## SOURCE MATERIAL
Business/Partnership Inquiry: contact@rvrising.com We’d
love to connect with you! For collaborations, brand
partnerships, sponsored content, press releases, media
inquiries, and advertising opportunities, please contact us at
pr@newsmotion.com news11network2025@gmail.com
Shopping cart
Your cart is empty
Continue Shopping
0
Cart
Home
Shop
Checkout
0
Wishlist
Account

---

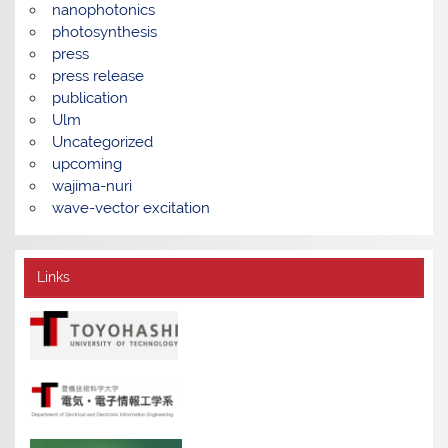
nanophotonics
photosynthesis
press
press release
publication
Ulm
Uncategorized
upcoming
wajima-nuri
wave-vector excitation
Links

---

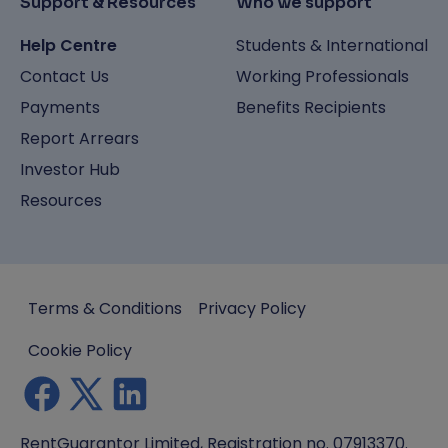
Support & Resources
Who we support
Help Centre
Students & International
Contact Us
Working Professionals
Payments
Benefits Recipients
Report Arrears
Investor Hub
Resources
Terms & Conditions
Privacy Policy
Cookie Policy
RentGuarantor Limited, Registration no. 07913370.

## REQUIREMENT
In the entries above, which lines hold the string "press"? Report all of them.

## OUTPUT BELOW
partnerships, sponsored content, press releases, media
press
press release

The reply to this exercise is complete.